研究課題/領域番号 |
19340105
|
研究機関 | 独立行政法人産業技術総合研究所 |
研究代表者 |
相浦 義弘 独立行政法人産業技術総合研究所, エレクトロニクス研究部門, 主任研究員 (80356328)
|
研究分担者 |
永崎 洋 独立行政法人産業技術総合研究所, エレクトロニクス研究部門, 主任研究員 (20242018)
増井 孝彦 国立大学法人大阪大学, 大学院・理学研究科, 助教 (10403099)
吉田 良行 独立行政法人産業技術総合研究所, エレクトロニクス研究部門, 研究員 (50415767)
|
キーワード | 酸化物高温超伝導体 / 角度分解光電子分光 / 酸素同位体効果 / 電子格子相互作用 / 電子構造 / キンク構造 / 結晶歪 |
研究概要 |
超伝導に転移すると、超伝導状態は常伝導状態にくらべてエネルギーが低くなる(超伝導ギャップ)。
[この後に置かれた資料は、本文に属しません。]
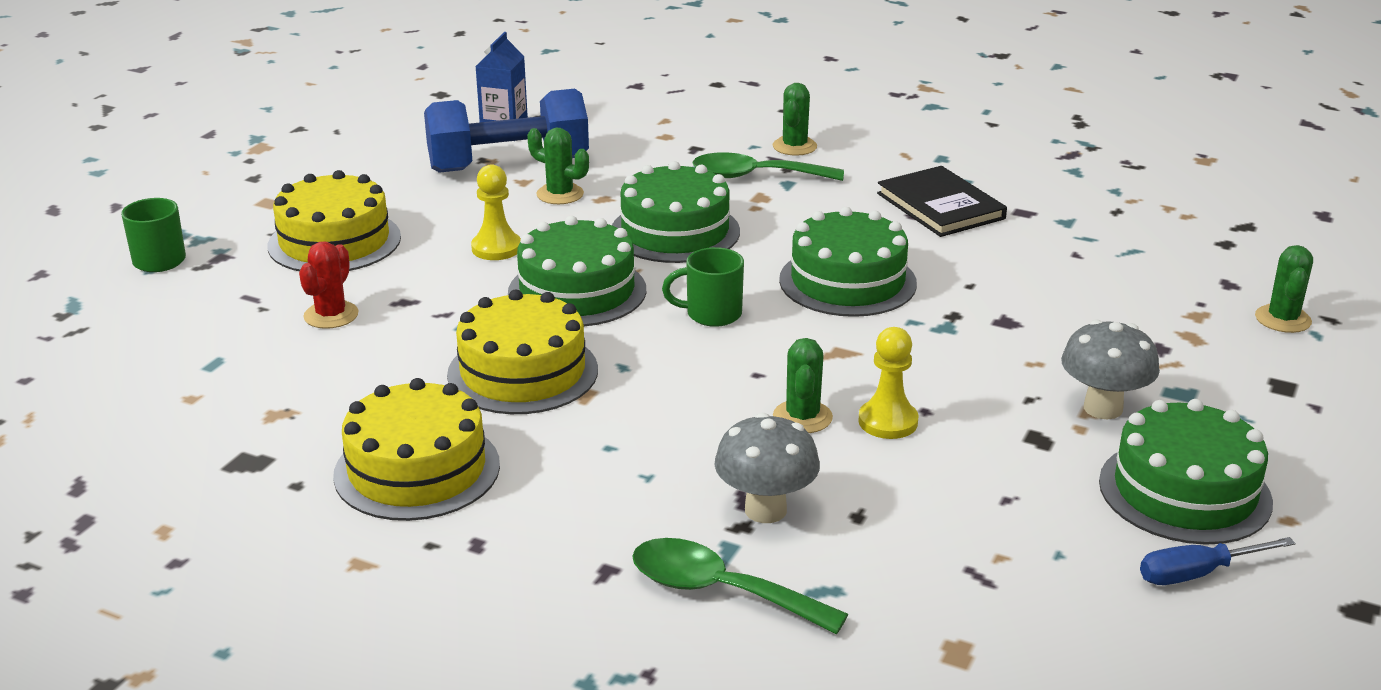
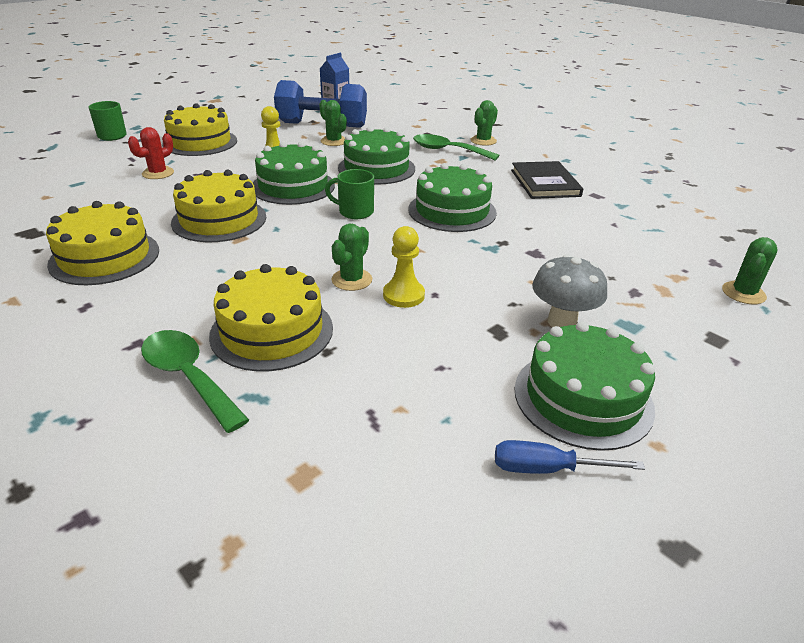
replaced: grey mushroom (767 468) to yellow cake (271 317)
これまで知られてきた金属超伝導体と異なり、銅系高温超伝導体には超伝導に転移する温度よりもはるかに高い温度から、超伝導状態に類似した電子状態が観測され、エネルギーギャップ(擬ギャップ)が存在していることが良く知られている。高温超伝導の振舞いを解明するうえで、超伝導ギャップと擬ギャップの相互の関係を理解することが必要不可欠である。銅系高温超伝導体の超伝導転移温度の「特異な」酸素同位体効果の解釈するために、これら2つのギャップに対する酸素同位体効果の解明を試みた。 最適ドープ(キャリア数一定)のBi_2Sr_<1.6>Ln_<0.4>CuO_<6+δ>を用いて、結晶歪を制御した銅系高温超伝導体試料酸素同位体効果の研究を行った。結晶歪は、この物質に含まれるランタノイド元素(Ln)をLaからGdまで系統的に変化させることにより制御した。すなわちランタノイド元素をLaからGdに変えて行くとランタノイドのイオン半径が小さくなるため、結晶歪を系統的に制御することが可能になる。この結晶歪は、これまでに超伝導ギャップサイズを変化させず、擬ギャップサイズだけを変えることが報告されている。本研究において、超伝導転移温度の酸素同位体効果は結晶歪みの増加とともに急激に超伝導転移温度が減少するが、酸素同位体置換に伴う転移温度の減少はほぼ一定であることが示された。その結果、結晶歪の増加とともに超伝導転移温度の酸素同位体効果は急激に増加することが明らかになった。この結晶歪に対する酸素同位体効果の振る舞いは、「超伝導ギャップの酸素同位体効果は存在するが、擬ギャップの酸素同位体効果は存在しない」という電子対破壊モデルにより定量的に解釈できる。 今回の実験結果は、酸素同位体効果は超伝導転移温度や擬ギャップでなく超伝導ギャップに直接関係していることを示唆している。超伝導ギャップと擬ギャップで酸素同位体効果が異なることを明らかにしたことは、今後の超伝導の起源の解明、特に電子フォノン相互作用の役割を解明する上で重要な知見を与えるものである。